Refer to FIG. 11. In some embodiments, the connection wire 200 is electrically connected with the wire connection member 130 in a high-temperature soldering method. The connection wire 200 may be disposed and extended out according to requirement, whereby the size of the image sensing device may be minimized. Because the connection wire 200 is directly soldered to the wire connection member 130 without using an adapter board or another adapter material, the image quality is guaranteed. After the connection wire 200 is soldered, a wire protection layer 210 may be formed on an area corresponding to the wire connection member 130. The wire protection layer 210 and the light shield 600 may be designed to be an integral component and formed simultaneously in a single operation after the connection of the connection wire 200. Thus, the connection points between the connection wire 200 and the sensor 700, the image module 300 and the light source module 400 are also protected. Alternatively, the wire protection layer 210 and the light shield 600 may be fabricated separately, as shown in FIG. 2, wherein the wire protection layer 210 may be made of a UV-cured resin or a thermoset resin.

Refer to FIG. 12. In some embodiments, the image sensing device comprises two light source modules 400, the sensor 700, the optical protection layer 800, the light shield 600 and the wire protection layer 210, wherein the light shield 600 and the wire protection layer 210 are fabricated in a single process.

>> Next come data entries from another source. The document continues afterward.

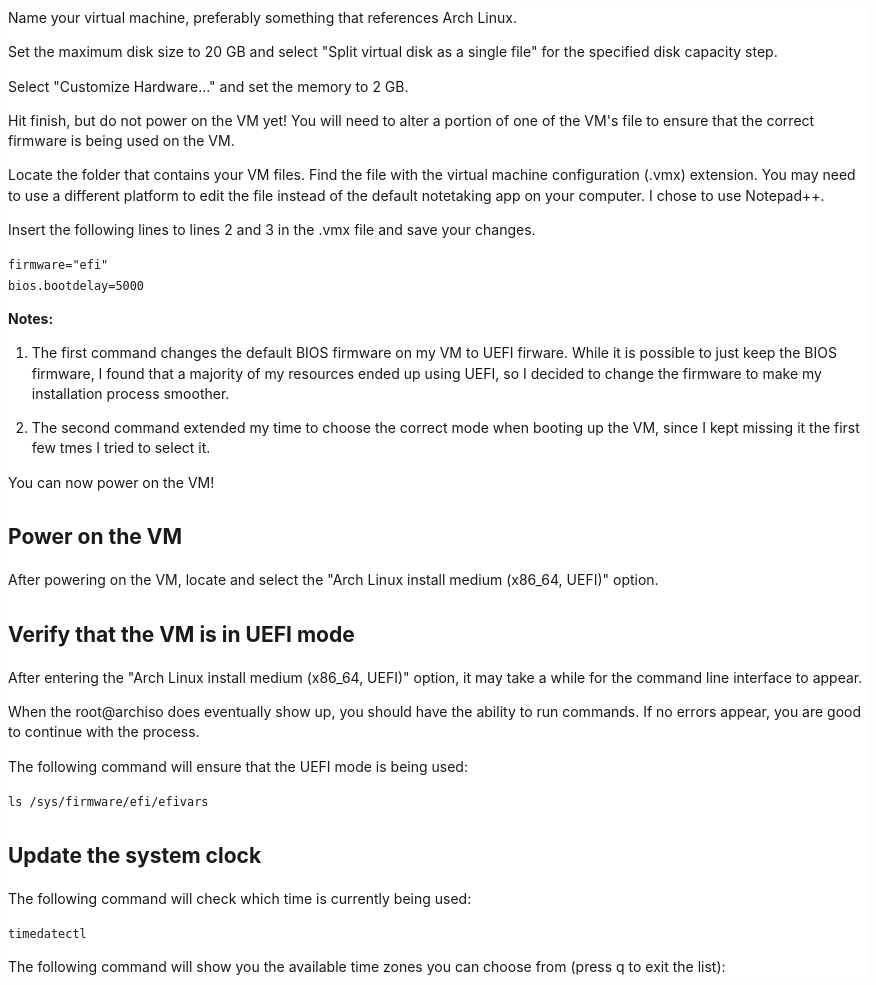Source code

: Name your virtual machine, preferably something that references Arch Linux. 

Set the maximum disk size to 20 GB and select "Split virtual disk as a single file" for the specified disk capacity step.

Select "Customize Hardware..." and set the memory to 2 GB.

Hit finish, but do not power on the VM yet! You will need to alter a portion of one of the VM's file to ensure that the correct firmware is being used on the VM.

Locate the folder that contains your VM files. Find the file with the virtual machine configuration (.vmx) extension. You may need to use a different platform to edit the file instead of the default notetaking app on your computer. I chose to use Notepad++. 

Insert the following lines to lines 2 and 3 in the .vmx file and save your changes.

```
firmware="efi"
bios.bootdelay=5000 
```
		
**Notes:** 

1. The first command changes the default BIOS firmware on my VM to UEFI firware. While it is possible to just keep the BIOS firmware, I found that a majority of my resources ended up using UEFI, so I decided to change the firmware to make my installation process smoother.

2. The second command extended my time to choose the correct mode when booting up the VM, since I kept missing it the first few tmes I tried to select it. 

You can now power on the VM! 
	
## Power on the VM 
After powering on the VM, locate and select the "Arch Linux install medium (x86_64, UEFI)" option.

## Verify that the VM is in UEFI mode
After entering the "Arch Linux install medium (x86_64, UEFI)" option, it may take a while for the command line interface to appear. 

When the root@archiso does eventually show up, you should have the ability to run commands. If no errors appear, you are good to continue with the process.

The following command will ensure that the UEFI mode is being used:

```
ls /sys/firmware/efi/efivars	
```
## Update the system clock
The following command will check which time is currently being used:

```
timedatectl
```

The following command will show you the available time zones you can choose from (press q to exit the list):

It is learned from the above discussion: the image sensing device has the following advantages:

• • 1. The substrate 100 is used as the carrier to perform the panel-level fabrication process and package process and thus achieve the economic efficiency;
  • 2. The carrier 500, which may have different heights, is used to control the relative height of the image module 300 and the light source module 400; the image module connection member 140 and the light source module connection member 150 are used to accurately control the distance between the image module 300 and the light source module 400, whereby are avoided the errors that are likely to occur in the conventional assembly operations;
  • 3. The light shield 600 is filled into the area around the image module 300 and the light source module 400 to effectively prevent stray light from entering the image module 300 and protect the image module 300 and the light source module 400;
  • 4. The connection wire 200 is not soldered onto the second surface 120 of the substrate 100 but is soldered onto the first surface 110 where the other elements are also disposed, whereby the size of the image sensing device and the size of the distal tip of the side-viewing endoscope are minimized;
  • 5. The connection wire 200 is exempted from using an adapter board but is directly soldered onto the substrate 100, whereby to guarantee the completeness of signals, improve the signal-to-noise ratio, and enhance the image quality;
  • 6. The sensor 700 is used to monitor the status inside the human body lest the human body be harmed; and
  • 7. The image sensing device may be equipped with several light source modules 400, which can emit lights of different wavelengths and colors and can be switched to respectively provide different types of illuminations or simultaneously provide illuminations.

While the invention is susceptible to various modifications and alternative forms, a specific example thereof has been shown in the drawings and is herein described in detail. It should be understood, however, that the invention is not to be limited to the particular form disclosed, but to the contrary, the invention is to cover all modifications, equivalents, and alternatives falling within the appended claims.